Brown recorded two albums, Seize the Time (Vault, 1969) and Until We're Free (Motown Records, 1973).[9] Seize the Time includes "The Meeting," the anthem of the Black Panther Party.
Later activism
After leaving the Black Panther Party in order to raise her daughter Ericka, Brown worked on her memoir, A Taste of Power. She eventually returned to the struggle for black liberation, especially espousing the need for radical prison reform. From 1980 to 1983 she attended Southwestern University School of Law in Los Angeles. From 1990 to 1996, she lived in France.[10] In 1996, Brown moved to Atlanta, Georgia, and founded Fields of Flowers, Inc., a non-profit organization committed to providing educational opportunities for impoverished African-American children. In 1998, she co-founded the grassroots group Mothers Advocating Juvenile Justice to advocate for children being prosecuted as adults in the state of Georgia. Around the same time, she continued her advocacy for incarcerated youth by founding and leading the Michael Lewis Legal Defense Committee. Michael Lewis, also known as “Little B,” was sentenced to life in prison at the age of 14 for a murder that Brown believes he did not commit. Brown would eventually write a non-fiction novel, The Condemnation of Little B, that analyzes the prosecution of Lewis as part of the greater problem of the increased imprisonment of black youth.[11]

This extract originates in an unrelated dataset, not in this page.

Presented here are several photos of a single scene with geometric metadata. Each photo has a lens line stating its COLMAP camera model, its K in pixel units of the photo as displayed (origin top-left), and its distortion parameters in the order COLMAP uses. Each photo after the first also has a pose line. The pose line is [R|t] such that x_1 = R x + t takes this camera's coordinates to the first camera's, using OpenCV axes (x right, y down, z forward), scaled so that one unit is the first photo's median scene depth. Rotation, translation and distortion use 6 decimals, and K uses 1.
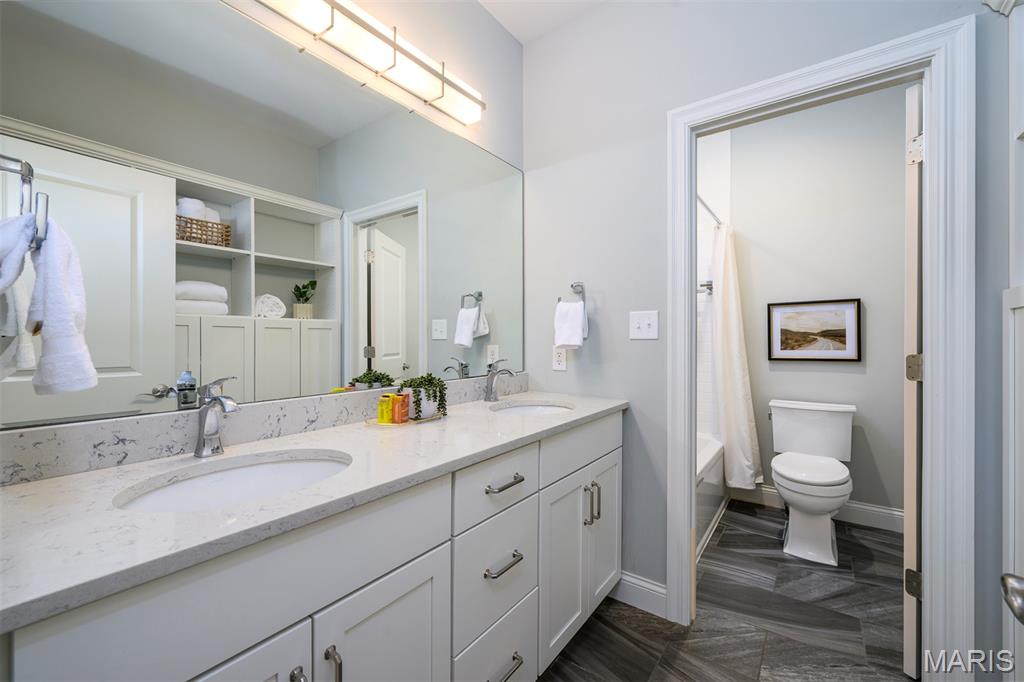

In 2003, Brown co-founded the National Alliance for Radical Prison Reform, which helps thousands of prisoners find housing after they are released on parole, facilitates transportation for family visits to prisons, helps prisoners find employment, and raises money for prisoner phone calls and gifts.[7] In 2005, while protesting a G-8 Summit in Sea Island, Georgia, Brown learned of the massive poverty in the nearby city of Brunswick, Georgia. Brown then attempted to run for mayor of Brunswick against Bryan Thompson. Running on the Green Party ticket, Brown hoped to become mayor in order to use her influence to bring the Michael Lewis case to prominence, as well as to empower blacks in Brunswick by using her elected office to create a base of economic power for the city's majority black and poor population through redistribution of the city's revenues. Though Brown was eventually disqualified from running and voting in Brunswick because she failed to establish residency in the city, her efforts brought widespread attention to Michael Lewis’s case. She later became a co-founder of the Brunswick Women's Association for a People's Blueprint.[12]
Brown has continued her prison reform advocacy by lecturing frequently at colleges and universities in the US. From 1995 to the present, she has lectured at more than forty colleges and universities, as well as numerous conferences.[7]
2007 Green Party role
In March 2007, Brown announced her bid to be the 2008 Green Party presidential nominee. Brown felt that a campaign was necessary to promote the interests of those not represented by the major political parties, especially the interests of women under 30 and African Americans. Her platform focused on the needs of working-class families, promoting living wages for all, free health care, more funding for public education, more affordable housing, removal of troops from Iraq, improving the environment, and promoting equality.[13] Brown intended on using her campaign to bring many minorities to the Green Party in the hope that it would better represent a revolutionary force for social justice. In late 2007, she resigned from the Green Party, as she found that the Party remained dominated by whites who had “no intention of using the ballot to actualize real social progress, and will aggressively repel attempts to do so.”[14]
In 2010, inmates in more than seven Georgia prisons used contraband cellphones to organize a nonviolent strike for better prison conditions, Brown became their "closest adviser outside prison walls."[1] She "helped distill the inmate complaints into a list of demands. She held a conference call... to develop a strategy with various groups, including the Georgia chapter of the National Association for the Advancement of Colored People and the Nation of Islam."[1]